▶ [What to produce]: At the line containing "Костюм Lissana 4904/1", start repeating the entries exactly, and continue through the last line.

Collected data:
════════════════
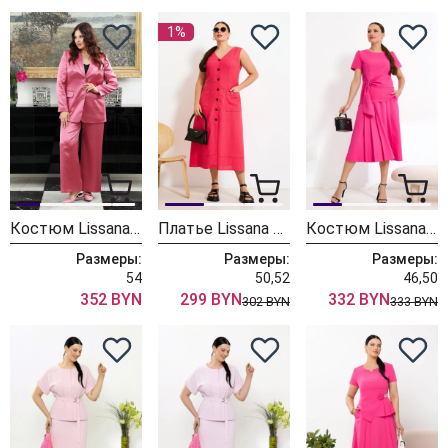
1%
Костюм Lissana 4947
Платье Lissana 4931
Костюм Lissana 4904/1
Размеры:
Размеры:
Размеры:
54
50,52
46,50
352 BYN
299 BYN
332 BYN
302 BYN
333 BYN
════════════════
▶ [Written response]:
Костюм Lissana 4904/1
Размеры:
Размеры:
Размеры:
54
50,52
46,50
352 BYN
299 BYN
332 BYN
302 BYN
333 BYN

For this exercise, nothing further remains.